Task requirements -
Reproduce every line of the items below word for word, keeping each character and line break as it appears.

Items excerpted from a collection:
• • • • •

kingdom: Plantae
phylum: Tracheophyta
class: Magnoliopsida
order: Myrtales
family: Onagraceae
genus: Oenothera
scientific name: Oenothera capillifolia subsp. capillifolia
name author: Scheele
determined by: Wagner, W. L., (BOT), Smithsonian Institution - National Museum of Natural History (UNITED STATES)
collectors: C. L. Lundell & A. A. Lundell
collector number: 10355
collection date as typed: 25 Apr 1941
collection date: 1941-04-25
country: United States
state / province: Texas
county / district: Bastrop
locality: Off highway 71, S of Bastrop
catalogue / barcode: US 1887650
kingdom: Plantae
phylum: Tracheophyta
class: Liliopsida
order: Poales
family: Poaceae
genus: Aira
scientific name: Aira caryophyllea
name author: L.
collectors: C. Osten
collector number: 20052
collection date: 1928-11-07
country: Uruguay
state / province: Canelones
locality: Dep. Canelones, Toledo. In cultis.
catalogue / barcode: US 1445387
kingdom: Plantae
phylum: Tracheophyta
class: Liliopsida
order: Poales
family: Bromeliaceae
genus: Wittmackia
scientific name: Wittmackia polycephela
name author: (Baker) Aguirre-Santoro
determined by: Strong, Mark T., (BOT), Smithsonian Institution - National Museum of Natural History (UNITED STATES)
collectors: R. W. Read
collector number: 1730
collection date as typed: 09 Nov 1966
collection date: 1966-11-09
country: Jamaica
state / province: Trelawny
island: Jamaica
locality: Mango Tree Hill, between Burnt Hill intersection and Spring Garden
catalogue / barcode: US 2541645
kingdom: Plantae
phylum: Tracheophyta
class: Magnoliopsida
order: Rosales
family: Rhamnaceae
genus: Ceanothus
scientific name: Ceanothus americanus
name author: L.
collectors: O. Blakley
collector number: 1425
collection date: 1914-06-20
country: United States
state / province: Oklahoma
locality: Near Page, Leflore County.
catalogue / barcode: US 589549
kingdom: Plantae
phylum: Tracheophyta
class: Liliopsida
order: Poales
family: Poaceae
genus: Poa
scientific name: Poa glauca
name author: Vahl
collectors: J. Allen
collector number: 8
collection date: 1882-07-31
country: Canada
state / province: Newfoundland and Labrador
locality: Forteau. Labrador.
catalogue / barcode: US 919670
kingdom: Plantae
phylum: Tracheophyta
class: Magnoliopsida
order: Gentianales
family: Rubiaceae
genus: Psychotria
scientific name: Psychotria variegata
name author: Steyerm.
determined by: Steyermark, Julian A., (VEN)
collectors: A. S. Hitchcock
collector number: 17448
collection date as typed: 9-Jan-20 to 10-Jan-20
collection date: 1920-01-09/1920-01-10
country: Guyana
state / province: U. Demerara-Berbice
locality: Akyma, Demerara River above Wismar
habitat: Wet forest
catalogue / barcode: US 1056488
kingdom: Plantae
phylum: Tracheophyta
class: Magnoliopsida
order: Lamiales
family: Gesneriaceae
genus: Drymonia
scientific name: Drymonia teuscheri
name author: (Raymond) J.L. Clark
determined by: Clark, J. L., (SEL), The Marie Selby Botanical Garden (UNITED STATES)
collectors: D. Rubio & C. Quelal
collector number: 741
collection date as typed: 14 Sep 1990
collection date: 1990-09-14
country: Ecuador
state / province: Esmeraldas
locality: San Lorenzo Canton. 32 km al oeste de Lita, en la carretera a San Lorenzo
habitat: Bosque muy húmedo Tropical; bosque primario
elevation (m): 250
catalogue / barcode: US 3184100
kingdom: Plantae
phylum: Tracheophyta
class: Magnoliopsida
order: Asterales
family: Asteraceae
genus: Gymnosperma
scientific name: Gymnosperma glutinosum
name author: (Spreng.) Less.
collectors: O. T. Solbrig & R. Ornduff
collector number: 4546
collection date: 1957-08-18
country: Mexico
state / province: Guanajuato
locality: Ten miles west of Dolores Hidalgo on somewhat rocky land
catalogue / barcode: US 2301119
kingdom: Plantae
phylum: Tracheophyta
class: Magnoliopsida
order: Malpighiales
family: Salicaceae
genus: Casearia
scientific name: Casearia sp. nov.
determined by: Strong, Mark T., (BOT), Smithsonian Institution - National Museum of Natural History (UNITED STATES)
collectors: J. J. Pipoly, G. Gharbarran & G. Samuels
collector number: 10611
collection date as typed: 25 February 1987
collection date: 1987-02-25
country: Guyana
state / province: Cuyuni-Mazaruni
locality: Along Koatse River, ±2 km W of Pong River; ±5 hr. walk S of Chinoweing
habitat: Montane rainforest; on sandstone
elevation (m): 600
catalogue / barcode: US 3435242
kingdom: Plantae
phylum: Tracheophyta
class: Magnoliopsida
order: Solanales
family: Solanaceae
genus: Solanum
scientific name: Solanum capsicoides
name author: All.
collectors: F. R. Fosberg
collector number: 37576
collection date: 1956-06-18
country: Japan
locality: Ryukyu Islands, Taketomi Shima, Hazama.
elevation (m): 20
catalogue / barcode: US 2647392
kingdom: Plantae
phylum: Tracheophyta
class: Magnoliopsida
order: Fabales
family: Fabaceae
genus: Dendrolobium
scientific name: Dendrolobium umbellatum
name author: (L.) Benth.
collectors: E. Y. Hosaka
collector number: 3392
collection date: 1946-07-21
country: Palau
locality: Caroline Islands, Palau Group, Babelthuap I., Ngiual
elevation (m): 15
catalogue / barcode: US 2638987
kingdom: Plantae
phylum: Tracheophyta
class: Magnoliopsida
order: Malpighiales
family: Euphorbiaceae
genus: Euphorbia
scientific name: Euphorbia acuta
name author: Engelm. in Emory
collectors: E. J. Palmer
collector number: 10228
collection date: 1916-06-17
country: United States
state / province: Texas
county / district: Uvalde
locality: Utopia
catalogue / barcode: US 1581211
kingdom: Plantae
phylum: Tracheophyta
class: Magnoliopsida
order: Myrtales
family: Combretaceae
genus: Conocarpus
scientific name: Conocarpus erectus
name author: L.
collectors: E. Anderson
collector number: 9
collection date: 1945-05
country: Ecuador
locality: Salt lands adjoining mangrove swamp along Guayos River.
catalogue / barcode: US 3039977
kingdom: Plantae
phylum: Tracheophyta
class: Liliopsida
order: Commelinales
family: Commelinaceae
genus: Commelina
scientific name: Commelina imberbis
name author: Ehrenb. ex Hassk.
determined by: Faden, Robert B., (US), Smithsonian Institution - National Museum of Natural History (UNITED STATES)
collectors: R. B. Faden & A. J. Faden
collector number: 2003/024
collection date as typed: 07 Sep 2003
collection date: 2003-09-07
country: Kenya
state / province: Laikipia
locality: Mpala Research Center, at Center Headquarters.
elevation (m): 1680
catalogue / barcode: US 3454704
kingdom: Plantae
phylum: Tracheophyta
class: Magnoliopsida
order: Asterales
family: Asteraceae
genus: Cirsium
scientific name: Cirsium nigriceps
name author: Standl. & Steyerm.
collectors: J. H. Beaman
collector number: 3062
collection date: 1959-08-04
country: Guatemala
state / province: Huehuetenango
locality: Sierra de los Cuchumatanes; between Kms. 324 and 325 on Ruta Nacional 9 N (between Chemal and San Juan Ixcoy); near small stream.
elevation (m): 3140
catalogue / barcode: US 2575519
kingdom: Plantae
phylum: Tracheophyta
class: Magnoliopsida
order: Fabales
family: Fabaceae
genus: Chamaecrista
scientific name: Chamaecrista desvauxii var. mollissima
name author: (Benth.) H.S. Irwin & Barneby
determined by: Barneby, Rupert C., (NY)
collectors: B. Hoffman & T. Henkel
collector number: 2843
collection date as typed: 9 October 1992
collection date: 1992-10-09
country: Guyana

• • • • •

Solution to this problem -
kingdom: Plantae
phylum: Tracheophyta
class: Magnoliopsida
order: Myrtales
family: Onagraceae
genus: Oenothera
scientific name: Oenothera capillifolia subsp. capillifolia
name author: Scheele
determined by: Wagner, W. L., (BOT), Smithsonian Institution - National Museum of Natural History (UNITED STATES)
collectors: C. L. Lundell & A. A. Lundell
collector number: 10355
collection date as typed: 25 Apr 1941
collection date: 1941-04-25
country: United States
state / province: Texas
county / district: Bastrop
locality: Off highway 71, S of Bastrop
catalogue / barcode: US 1887650
kingdom: Plantae
phylum: Tracheophyta
class: Liliopsida
order: Poales
family: Poaceae
genus: Aira
scientific name: Aira caryophyllea
name author: L.
collectors: C. Osten
collector number: 20052
collection date: 1928-11-07
country: Uruguay
state / province: Canelones
locality: Dep. Canelones, Toledo. In cultis.
catalogue / barcode: US 1445387
kingdom: Plantae
phylum: Tracheophyta
class: Liliopsida
order: Poales
family: Bromeliaceae
genus: Wittmackia
scientific name: Wittmackia polycephela
name author: (Baker) Aguirre-Santoro
determined by: Strong, Mark T., (BOT), Smithsonian Institution - National Museum of Natural History (UNITED STATES)
collectors: R. W. Read
collector number: 1730
collection date as typed: 09 Nov 1966
collection date: 1966-11-09
country: Jamaica
state / province: Trelawny
island: Jamaica
locality: Mango Tree Hill, between Burnt Hill intersection and Spring Garden
catalogue / barcode: US 2541645
kingdom: Plantae
phylum: Tracheophyta
class: Magnoliopsida
order: Rosales
family: Rhamnaceae
genus: Ceanothus
scientific name: Ceanothus americanus
name author: L.
collectors: O. Blakley
collector number: 1425
collection date: 1914-06-20
country: United States
state / province: Oklahoma
locality: Near Page, Leflore County.
catalogue / barcode: US 589549
kingdom: Plantae
phylum: Tracheophyta
class: Liliopsida
order: Poales
family: Poaceae
genus: Poa
scientific name: Poa glauca
name author: Vahl
collectors: J. Allen
collector number: 8
collection date: 1882-07-31
country: Canada
state / province: Newfoundland and Labrador
locality: Forteau. Labrador.
catalogue / barcode: US 919670
kingdom: Plantae
phylum: Tracheophyta
class: Magnoliopsida
order: Gentianales
family: Rubiaceae
genus: Psychotria
scientific name: Psychotria variegata
name author: Steyerm.
determined by: Steyermark, Julian A., (VEN)
collectors: A. S. Hitchcock
collector number: 17448
collection date as typed: 9-Jan-20 to 10-Jan-20
collection date: 1920-01-09/1920-01-10
country: Guyana
state / province: U. Demerara-Berbice
locality: Akyma, Demerara River above Wismar
habitat: Wet forest
catalogue / barcode: US 1056488
kingdom: Plantae
phylum: Tracheophyta
class: Magnoliopsida
order: Lamiales
family: Gesneriaceae
genus: Drymonia
scientific name: Drymonia teuscheri
name author: (Raymond) J.L. Clark
determined by: Clark, J. L., (SEL), The Marie Selby Botanical Garden (UNITED STATES)
collectors: D. Rubio & C. Quelal
collector number: 741
collection date as typed: 14 Sep 1990
collection date: 1990-09-14
country: Ecuador
state / province: Esmeraldas
locality: San Lorenzo Canton. 32 km al oeste de Lita, en la carretera a San Lorenzo
habitat: Bosque muy húmedo Tropical; bosque primario
elevation (m): 250
catalogue / barcode: US 3184100
kingdom: Plantae
phylum: Tracheophyta
class: Magnoliopsida
order: Asterales
family: Asteraceae
genus: Gymnosperma
scientific name: Gymnosperma glutinosum
name author: (Spreng.) Less.
collectors: O. T. Solbrig & R. Ornduff
collector number: 4546
collection date: 1957-08-18
country: Mexico
state / province: Guanajuato
locality: Ten miles west of Dolores Hidalgo on somewhat rocky land
catalogue / barcode: US 2301119
kingdom: Plantae
phylum: Tracheophyta
class: Magnoliopsida
order: Malpighiales
family: Salicaceae
genus: Casearia
scientific name: Casearia sp. nov.
determined by: Strong, Mark T., (BOT), Smithsonian Institution - National Museum of Natural History (UNITED STATES)
collectors: J. J. Pipoly, G. Gharbarran & G. Samuels
collector number: 10611
collection date as typed: 25 February 1987
collection date: 1987-02-25
country: Guyana
state / province: Cuyuni-Mazaruni
locality: Along Koatse River, ±2 km W of Pong River; ±5 hr. walk S of Chinoweing
habitat: Montane rainforest; on sandstone
elevation (m): 600
catalogue / barcode: US 3435242
kingdom: Plantae
phylum: Tracheophyta
class: Magnoliopsida
order: Solanales
family: Solanaceae
genus: Solanum
scientific name: Solanum capsicoides
name author: All.
collectors: F. R. Fosberg
collector number: 37576
collection date: 1956-06-18
country: Japan
locality: Ryukyu Islands, Taketomi Shima, Hazama.
elevation (m): 20
catalogue / barcode: US 2647392
kingdom: Plantae
phylum: Tracheophyta
class: Magnoliopsida
order: Fabales
family: Fabaceae
genus: Dendrolobium
scientific name: Dendrolobium umbellatum
name author: (L.) Benth.
collectors: E. Y. Hosaka
collector number: 3392
collection date: 1946-07-21
country: Palau
locality: Caroline Islands, Palau Group, Babelthuap I., Ngiual
elevation (m): 15
catalogue / barcode: US 2638987
kingdom: Plantae
phylum: Tracheophyta
class: Magnoliopsida
order: Malpighiales
family: Euphorbiaceae
genus: Euphorbia
scientific name: Euphorbia acuta
name author: Engelm. in Emory
collectors: E. J. Palmer
collector number: 10228
collection date: 1916-06-17
country: United States
state / province: Texas
county / district: Uvalde
locality: Utopia
catalogue / barcode: US 1581211
kingdom: Plantae
phylum: Tracheophyta
class: Magnoliopsida
order: Myrtales
family: Combretaceae
genus: Conocarpus
scientific name: Conocarpus erectus
name author: L.
collectors: E. Anderson
collector number: 9
collection date: 1945-05
country: Ecuador
locality: Salt lands adjoining mangrove swamp along Guayos River.
catalogue / barcode: US 3039977
kingdom: Plantae
phylum: Tracheophyta
class: Liliopsida
order: Commelinales
family: Commelinaceae
genus: Commelina
scientific name: Commelina imberbis
name author: Ehrenb. ex Hassk.
determined by: Faden, Robert B., (US), Smithsonian Institution - National Museum of Natural History (UNITED STATES)
collectors: R. B. Faden & A. J. Faden
collector number: 2003/024
collection date as typed: 07 Sep 2003
collection date: 2003-09-07
country: Kenya
state / province: Laikipia
locality: Mpala Research Center, at Center Headquarters.
elevation (m): 1680
catalogue / barcode: US 3454704
kingdom: Plantae
phylum: Tracheophyta
class: Magnoliopsida
order: Asterales
family: Asteraceae
genus: Cirsium
scientific name: Cirsium nigriceps
name author: Standl. & Steyerm.
collectors: J. H. Beaman
collector number: 3062
collection date: 1959-08-04
country: Guatemala
state / province: Huehuetenango
locality: Sierra de los Cuchumatanes; between Kms. 324 and 325 on Ruta Nacional 9 N (between Chemal and San Juan Ixcoy); near small stream.
elevation (m): 3140
catalogue / barcode: US 2575519
kingdom: Plantae
phylum: Tracheophyta
class: Magnoliopsida
order: Fabales
family: Fabaceae
genus: Chamaecrista
scientific name: Chamaecrista desvauxii var. mollissima
name author: (Benth.) H.S. Irwin & Barneby
determined by: Barneby, Rupert C., (NY)
collectors: B. Hoffman & T. Henkel
collector number: 2843
collection date as typed: 9 October 1992
collection date: 1992-10-09
country: Guyana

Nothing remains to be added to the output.